Coro’s research and information on using the method was published in the scientific journal Environmental Modelling and Software under the title “An Open Science oriented Bayesian interpolation model for marine parameter observations”. Links are provided to access the service at no cost.

Filling gaps when building ecosystem models is common practice, Coro explained, yet problems particular to oceanological phenomena complicate the usual methods and require special attention.

“Ecological and ecosystem modellers frequently need to interpolate spatiotemporal observations of geophysical and environmental parameters over an analysed area. However, particularly in marine science, modellers with low expertise in oceanography and hydrodynamics can hardly use interpolation methods optimally,” he said.

In his research, Coro proposes using the Bayesian Interpolation Model with Advection-diffusion Constraint (BIMAC), an “Open Science oriented, open-source, scalable and efficient workflow for 2D marine environmental parameters”. Such a method combines a fast and efficient interpolation method with a Bayesian hierarchical model that embeds the stationary advection-diffusion equation as its constraint, allowing it to be run entirely automatically, without the need for expert parameterisation, Coro said. In this way, the method proposed “fills the usability gap” separating interpolation software providers from the end-user communities implementing the software, he added. 

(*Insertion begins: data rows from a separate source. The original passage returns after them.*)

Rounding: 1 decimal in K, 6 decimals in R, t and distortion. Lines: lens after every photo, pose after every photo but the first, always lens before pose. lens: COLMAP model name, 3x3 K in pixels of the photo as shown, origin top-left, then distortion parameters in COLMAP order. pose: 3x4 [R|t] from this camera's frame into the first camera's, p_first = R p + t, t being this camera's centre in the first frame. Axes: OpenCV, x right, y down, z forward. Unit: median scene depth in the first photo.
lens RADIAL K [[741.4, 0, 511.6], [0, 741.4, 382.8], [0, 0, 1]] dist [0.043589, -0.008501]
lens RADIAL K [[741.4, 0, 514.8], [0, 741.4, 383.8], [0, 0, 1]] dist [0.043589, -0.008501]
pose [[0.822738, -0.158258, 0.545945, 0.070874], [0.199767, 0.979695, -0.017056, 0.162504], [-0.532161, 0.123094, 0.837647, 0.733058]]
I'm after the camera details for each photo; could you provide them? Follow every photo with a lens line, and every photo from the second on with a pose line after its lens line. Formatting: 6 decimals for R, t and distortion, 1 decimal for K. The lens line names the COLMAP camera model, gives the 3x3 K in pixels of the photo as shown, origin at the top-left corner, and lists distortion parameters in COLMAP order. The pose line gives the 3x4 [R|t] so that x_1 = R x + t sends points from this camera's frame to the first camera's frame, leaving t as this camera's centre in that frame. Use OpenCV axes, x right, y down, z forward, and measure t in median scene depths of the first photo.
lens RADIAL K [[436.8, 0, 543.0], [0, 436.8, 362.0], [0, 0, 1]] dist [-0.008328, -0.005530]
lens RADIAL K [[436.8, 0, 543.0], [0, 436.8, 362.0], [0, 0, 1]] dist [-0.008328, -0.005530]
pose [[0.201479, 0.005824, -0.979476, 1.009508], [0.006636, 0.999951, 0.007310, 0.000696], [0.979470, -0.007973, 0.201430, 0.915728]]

“The motivation that brought us to this study is that large communities of users of high-quality data-gridding algorithms have requirements that still need to be met by modern implementations,” Coro said.

“We demonstrate that our workflow produces comparable results to a state-of-the-art model (frequently used in oceanography) in interpolating four environmental parameters at the global scale”, he emphasised.

BIMAC’s “main novelty”, Coro pointed out, is that it meets ecological and ecosystem modellers’ crucial requirements, such as (1) the possibility to automatically infer all workflow input parameters without requiring expert knowledge in oceanography, (2) support of Open Science features of repeatability, reproducibility, and re-usability of the process, and (3) the availability of a free-to-use, standardised and easily integrable cloud-computing Web service supporting collaborative experimentation.

Coro’s AI Open Science modelling method described is available on a cloud computing platform, with a Web Processing Service compliant interface, which he noted supports collaboration, repeatability, reproducibility and provenance tracking.